If anyone can gert clearance on this, please share so I can pass it along to my support group.

               **** I AM AN OH SUPPORT GROUP LEADER ****
WHY I CHOSE DS: 
No dumping.  Highest percentage of weight loss, Best long term results,  Won't regain weight!  Eat normal sized meals,  96% diabeties, 90% high blood pressure, 80% sleep apnea cured.                                    I  MY DS!
My doctor told me to stop having intimate dinners for four unless there were three other people.    ~Orson Wells  

Member Services
on 9/9/11 4:27 am - Irvine, CA
Hello LaShelle2,

Check out our post below:

http://www.obesityhelp.com/forums/GA/4448465/Use-YOUR-Voice- OH-needs-YOU/

Thanks,
Member Services Department
shbowen
on 9/14/11 4:34 am - GA
According to the UHC website, this is what is says...
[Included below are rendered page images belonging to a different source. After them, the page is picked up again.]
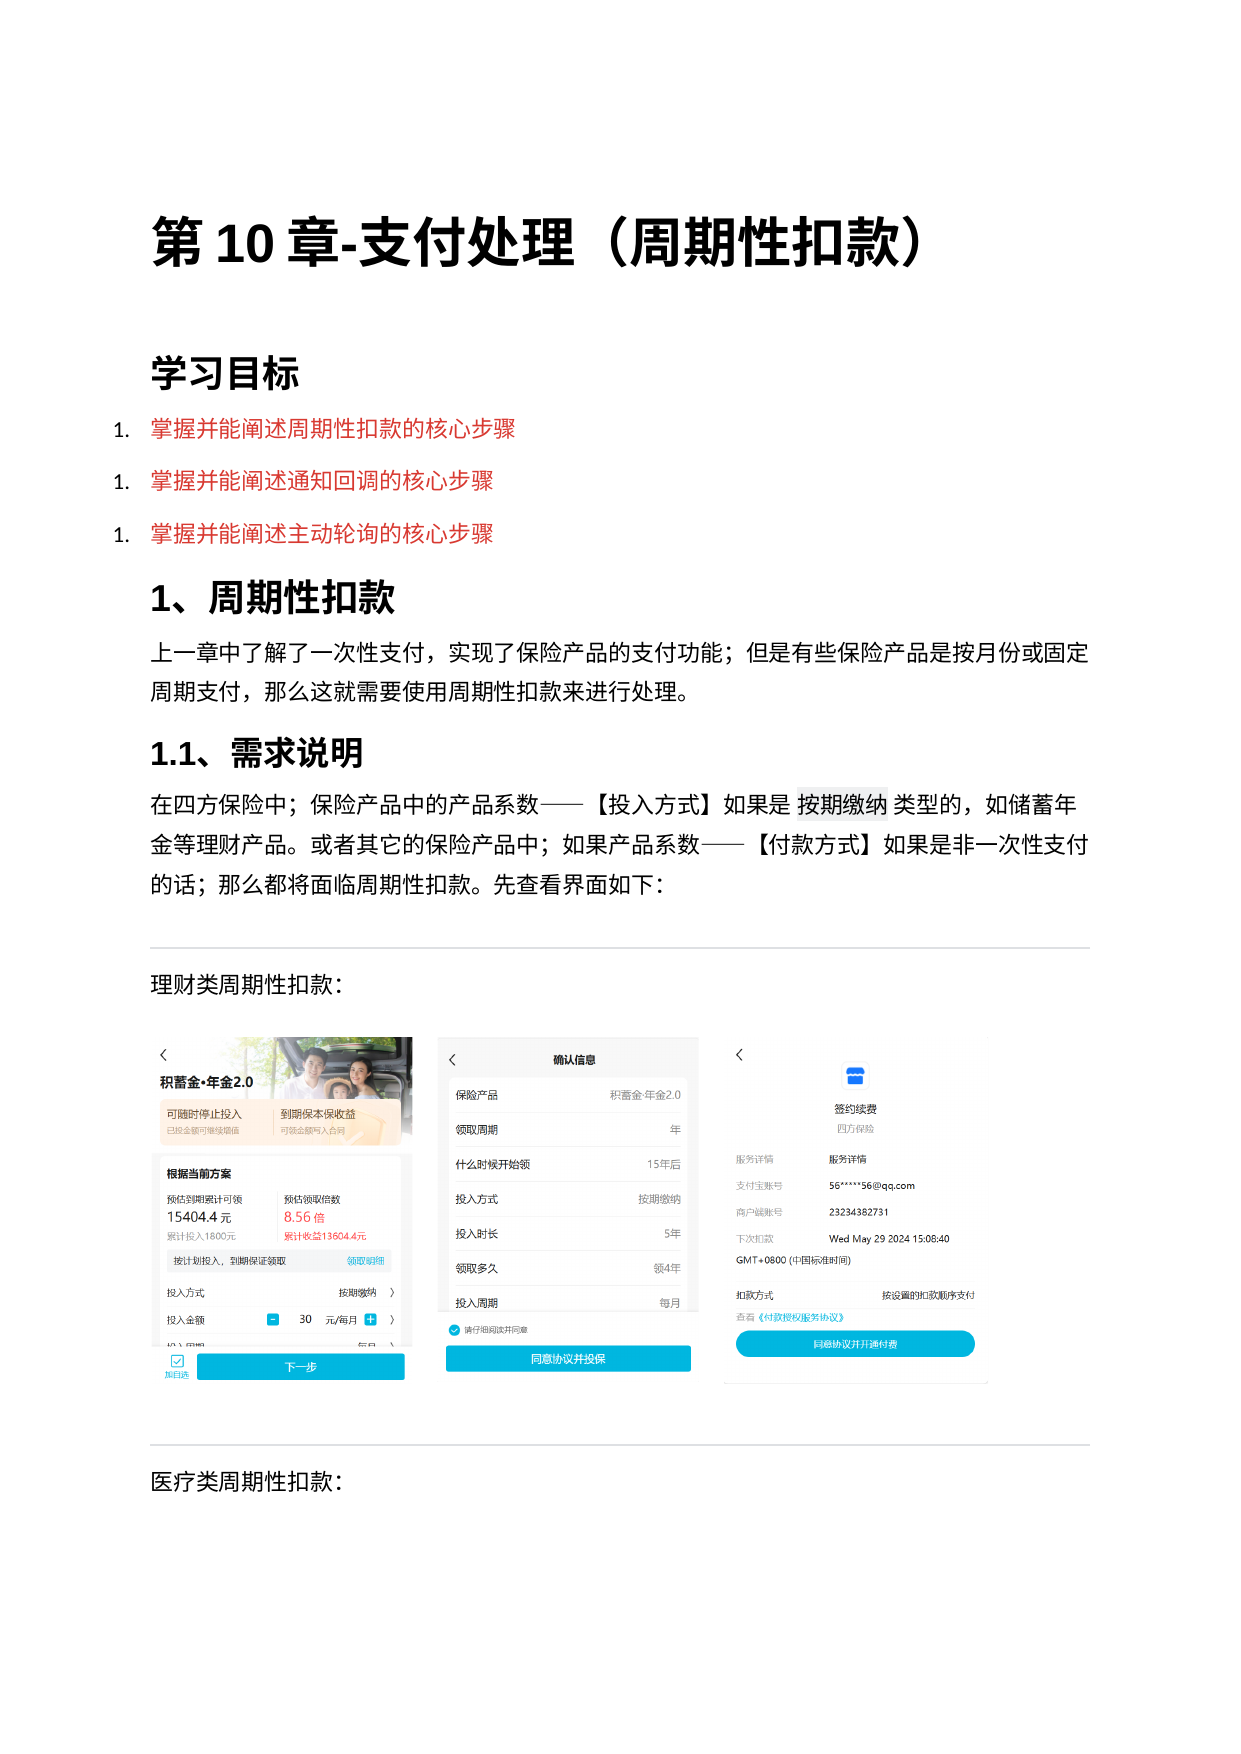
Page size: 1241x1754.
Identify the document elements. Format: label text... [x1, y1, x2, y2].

table_header [425, 1019, 711, 1404]
text 上一章中了解了一次性支付，实现了保险产品的支付功能；但是有些保险产品是按月份或固定周期支付，那么这就需要使用周期性扣款来进行处理。 [150, 634, 1090, 707]
text 医疗类周期性扣款： [150, 1464, 1090, 1497]
text 理财类周期性扣款： [150, 967, 1090, 1000]
list 掌握并能阐述主动轮询的核心步骤 [112, 515, 1090, 549]
text 第10章-支付处理（周期性扣款） [150, 200, 1090, 278]
picture [724, 1037, 989, 1384]
list 掌握并能阐述周期性扣款的核心步骤 [112, 411, 1090, 444]
text 在四方保险中；保险产品中的产品系数——【投入方式】如果是 按期缴纳 类型的，如储蓄年金等理财产品。或者其它的保险产品中；如果产品系数——【付款方式】如果是非一次性支付的话；那么都将面临周期性扣款。先查看界面如下： [150, 787, 1090, 900]
list 掌握并能阐述通知回调的核心步骤 [112, 463, 1090, 496]
picture [437, 1037, 699, 1382]
picture [151, 1037, 413, 1384]
table_header [711, 1019, 1001, 1404]
table_header [139, 1019, 425, 1404]
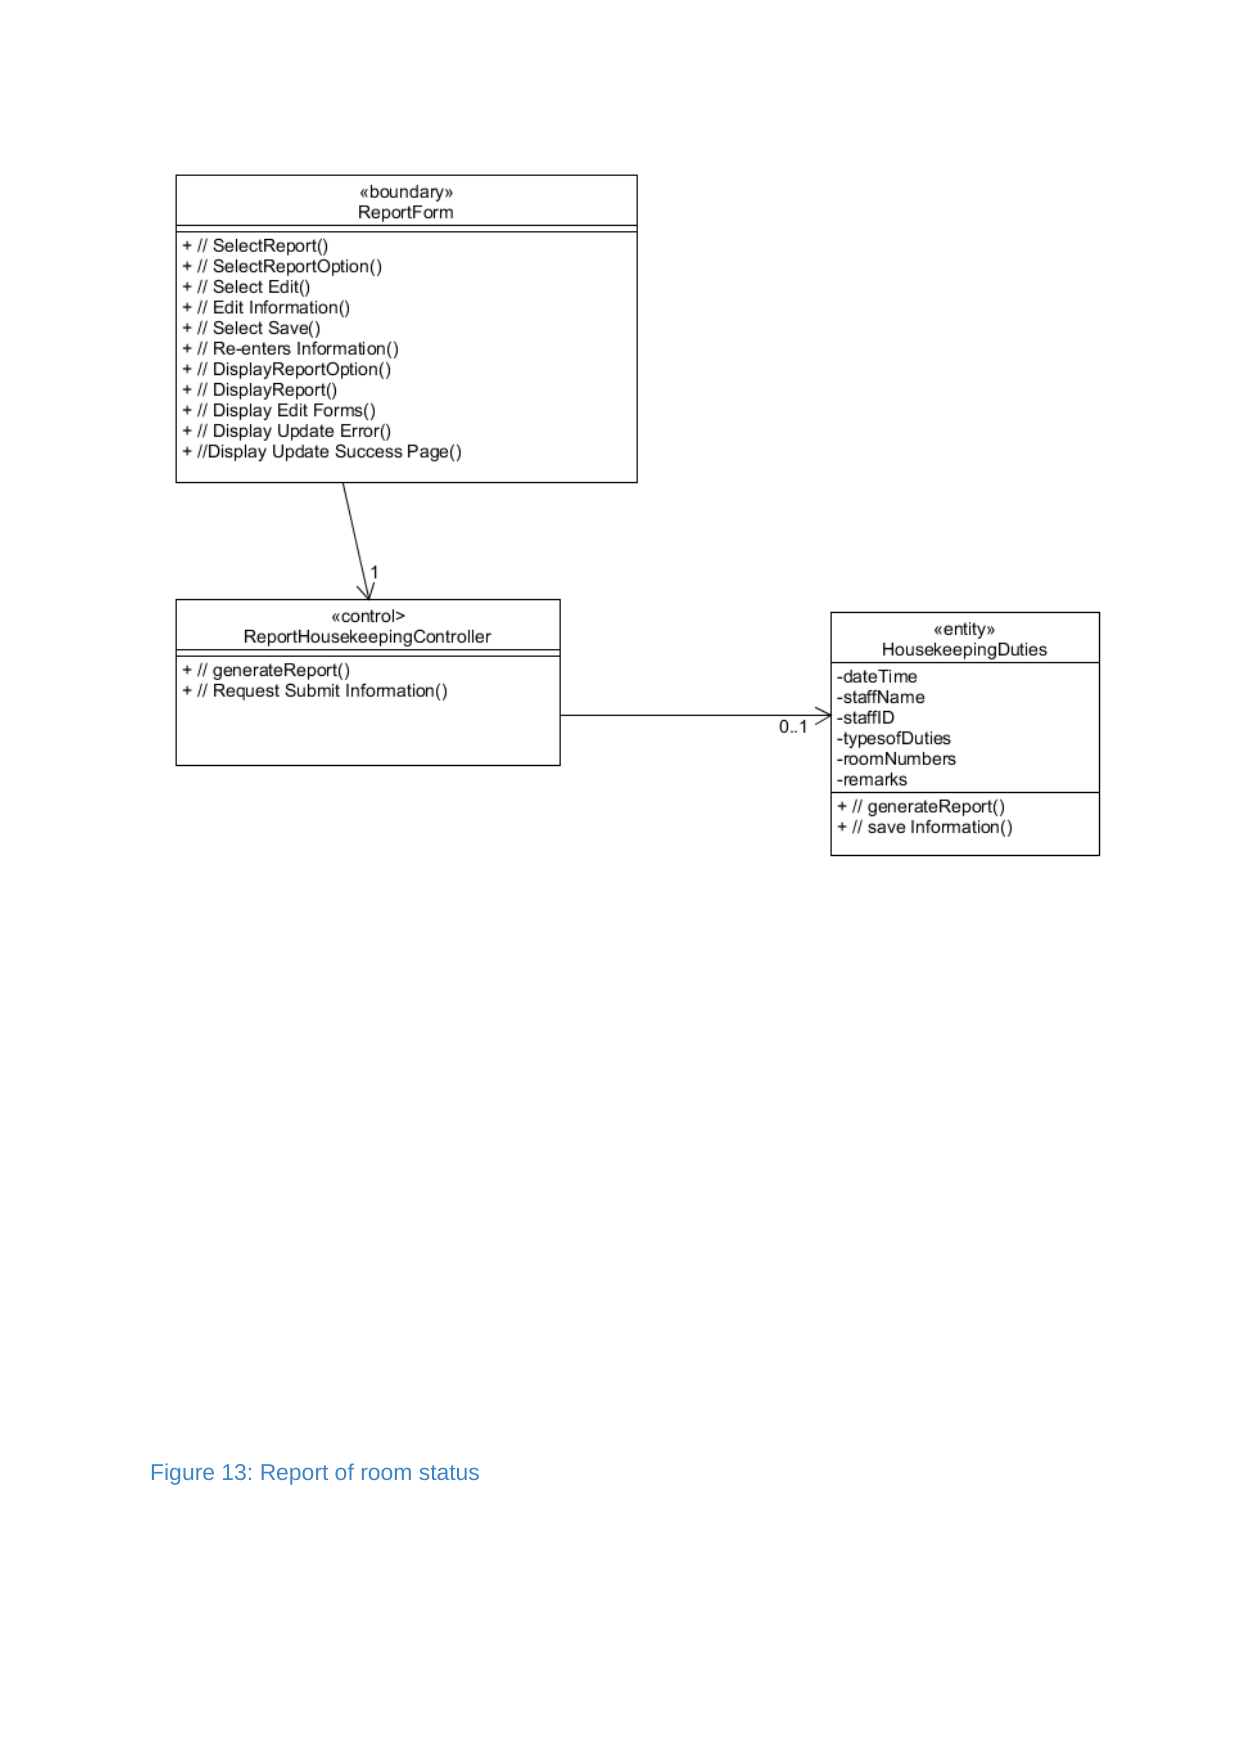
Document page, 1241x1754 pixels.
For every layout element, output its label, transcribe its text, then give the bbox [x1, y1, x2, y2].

picture [150, 150, 1125, 882]
text Figure 13: Report of room status [150, 1459, 1090, 1485]
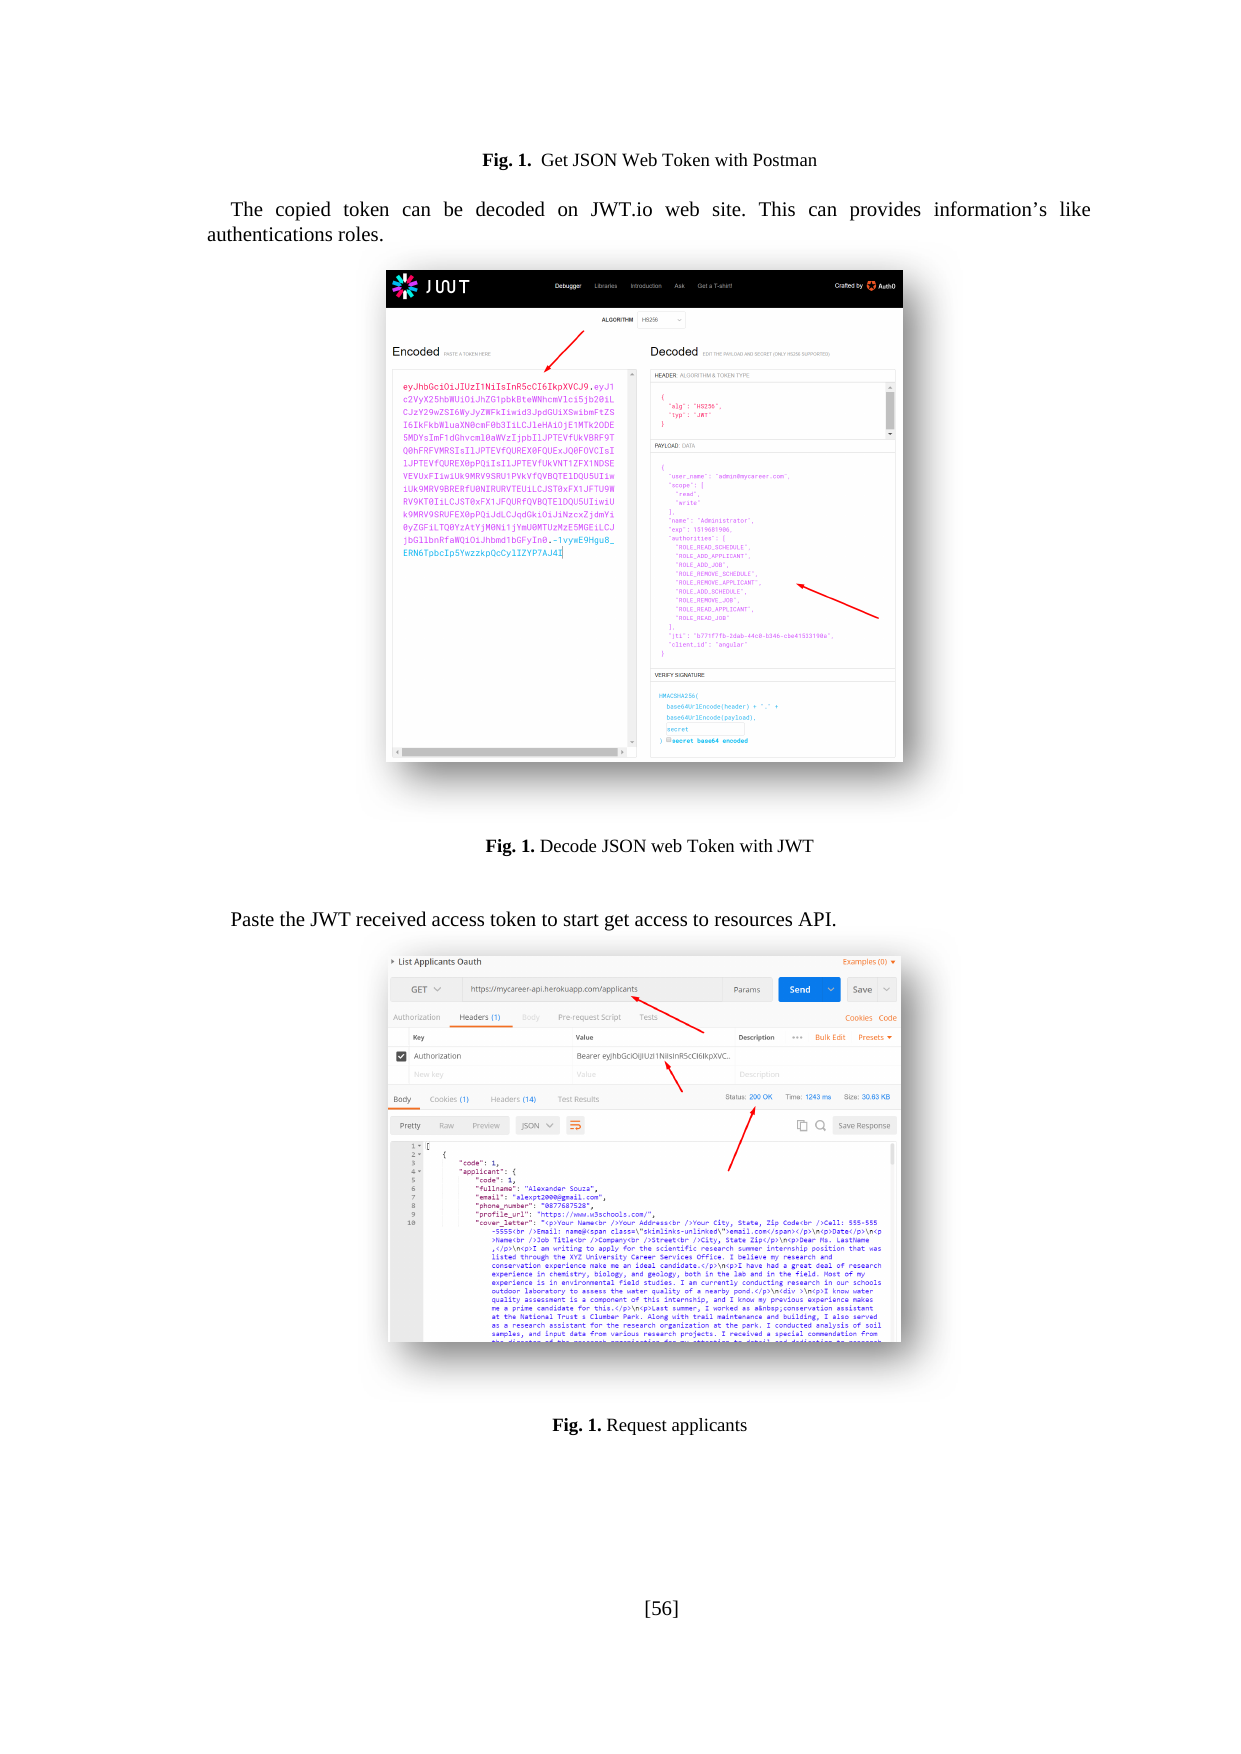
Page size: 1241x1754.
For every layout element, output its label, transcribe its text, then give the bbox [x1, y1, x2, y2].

picture [388, 956, 901, 1342]
text Fig. 58. Decode JSON web Token with JWT [207, 833, 1092, 856]
text Fig. 57. Get JSON Web Token with Postman [207, 148, 1092, 171]
picture [386, 270, 903, 762]
text Paste the JWT received access token to start get access to resources API. [207, 906, 1092, 931]
text The copied token can be decoded on JWT.io web site. This can provides information’s like authentications roles. [207, 196, 1092, 246]
text Fig. 59. Request applicants [207, 1413, 1092, 1436]
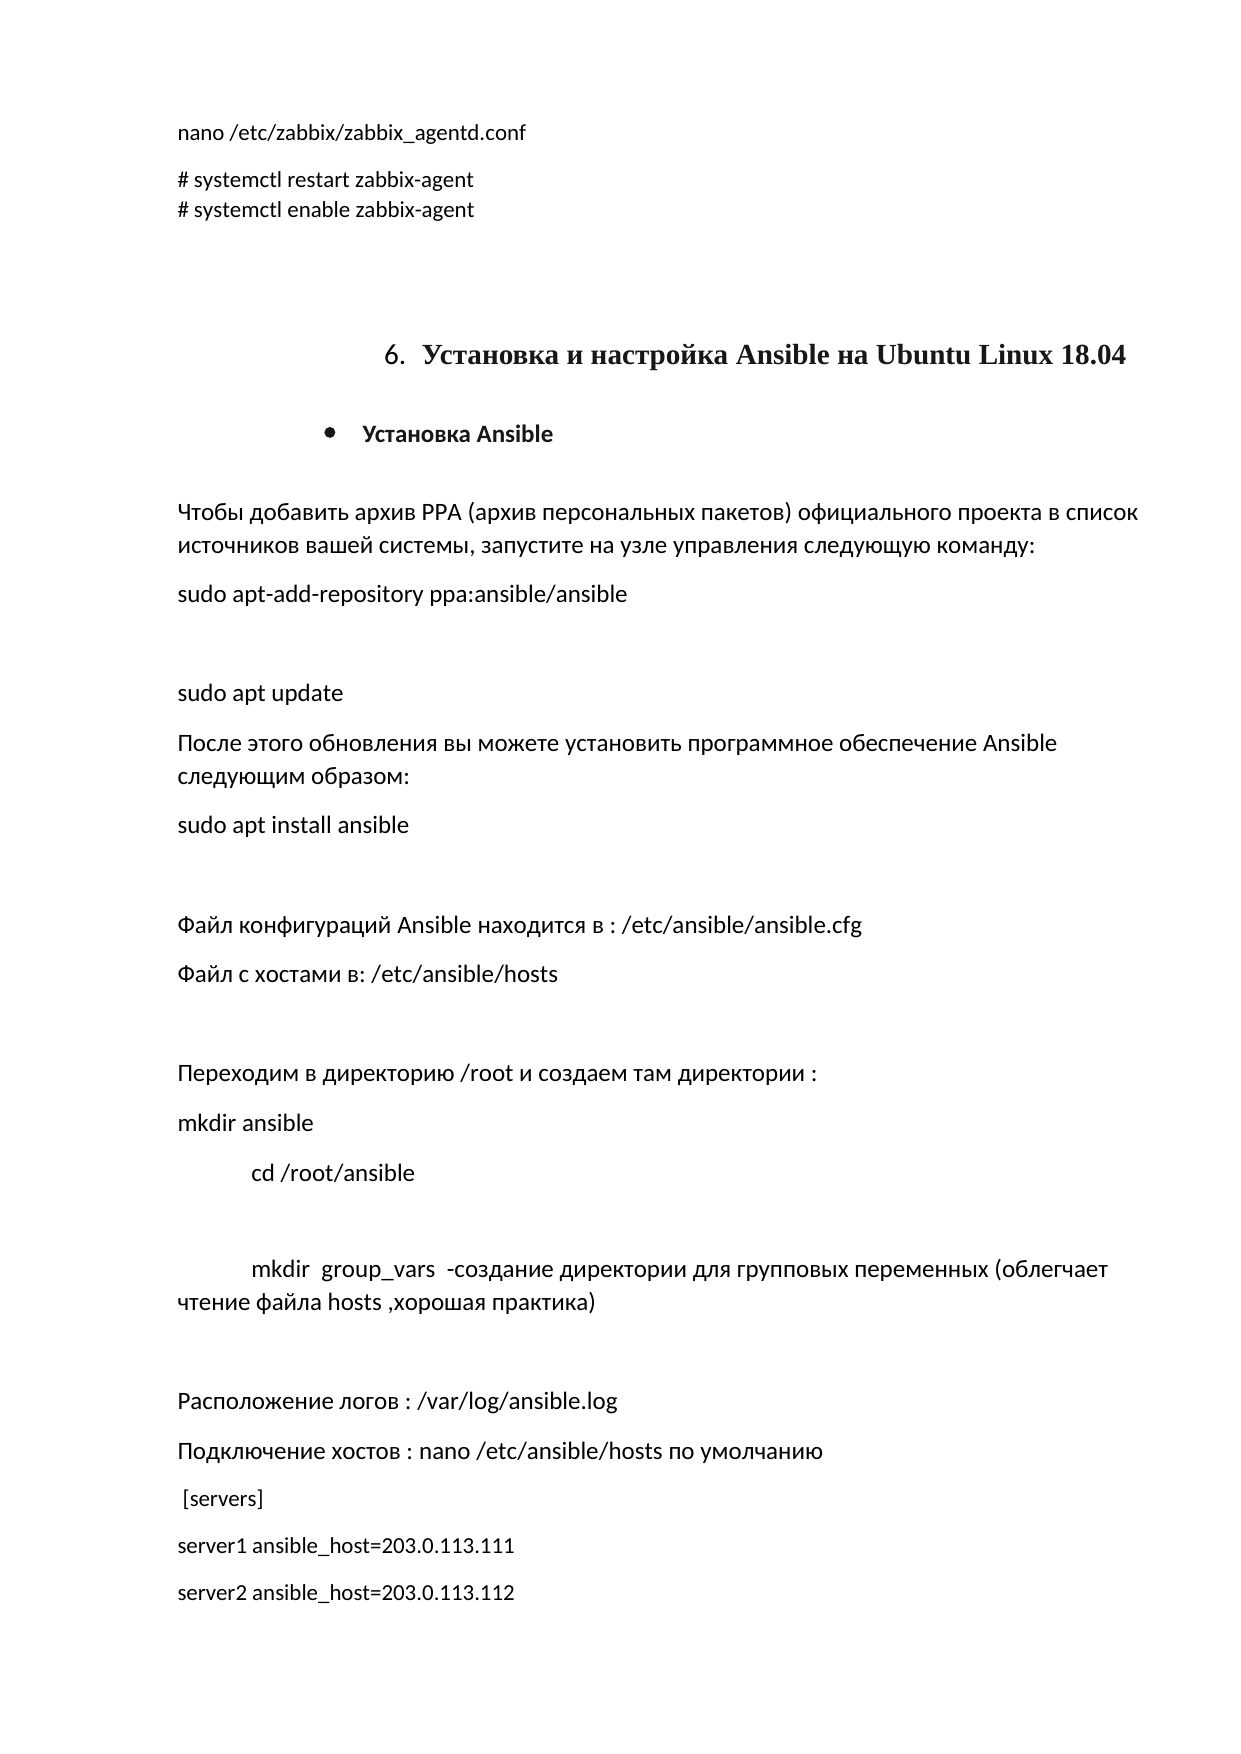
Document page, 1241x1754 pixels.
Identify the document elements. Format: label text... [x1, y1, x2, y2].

text Файл конфигураций Ansible находится в : /etc/ansible/ansible.cfg [177, 909, 1152, 939]
list Установка Ansible [325, 418, 1152, 449]
text mkdir group_vars -создание директории для групповых переменных (облегчает чтение файлa hosts ,хорошая практика) [177, 1253, 1152, 1317]
text sudo apt update [177, 677, 1152, 708]
text # systemctl restart zabbix-agent # systemctl enable zabbix-agent [177, 165, 1152, 223]
text После этого обновления вы можете установить программное обеспечение Ansible следующим образом: [177, 727, 1152, 791]
text cd /root/ansible [177, 1157, 1152, 1187]
text sudo apt install ansible [177, 809, 1152, 840]
text Расположение логов : /var/log/ansible.log [177, 1385, 1152, 1416]
text Подключение хостов : nano /etc/ansible/hosts по умолчанию [177, 1435, 1152, 1466]
text sudo apt-add-repository ppa:ansible/ansible [177, 578, 1152, 609]
text mkdir ansible [177, 1107, 1152, 1138]
text Файл с хостами в: /etc/ansible/hosts [177, 958, 1152, 989]
text [servers] [177, 1484, 1152, 1513]
text Переходим в директорию /root и создаем там директории : [177, 1057, 1152, 1088]
text server1 ansible_host=203.0.113.111 [177, 1531, 1152, 1559]
list Установка и настройка Ansible на Ubuntu Linux 18.04 [384, 336, 1152, 371]
text Чтобы добавить архив PPA (архив персональных пакетов) официального проекта в список источников вашей системы, запустите на узле управления следующую команду: [177, 496, 1152, 559]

The Bariatric Resource Services (BRS) benefit is being eliminated by the State Health Benefit effective January 1, 2012.  No new patients are being accepted into the program for the remainder of 2011.  

All pre-surgery requirements and scheduled surgeries must be completed by December 31, 2011.  If the member has already  registered with BRS, they should contact their assigned BRS Nurse at 800-955-7976, ext. 72908 with any questions.  A BRS staff member will contact the member within 48 hrs.

Lap-Band adjustments:  If the member has had a previous lap-band surgery and develops complications requiring an adjustment, then the lap-band adjustment will be covered.

LaShelle2
on 9/15/11 7:28 am - STOCKBRIDGE, GA
That's good!

I wonder what Cigna is doing?
undergoingchange
on 10/10/11 2:48 am
I just read this post today.  I have CIgna.  They require 6 month supervised diet and exercise before they will allow surgery.  They cover RNY and Lap band.  Not sure about GS.  I only checked in to the other two.
delightful74
on 10/10/11 1:04 pm - Fairburn, GA
Yes, but if you are not on the table before or on December 31st, 2011, your surgery will not be covered by insurance. I think Lashelle was asking about the doctor's visits, etc. for those of us who have had the surgery. I think this is unfortunate for the state employees that started the process and won't be finished in time. The state plan did also cover DS and VSG (I think), however none of them will be covered in 2012.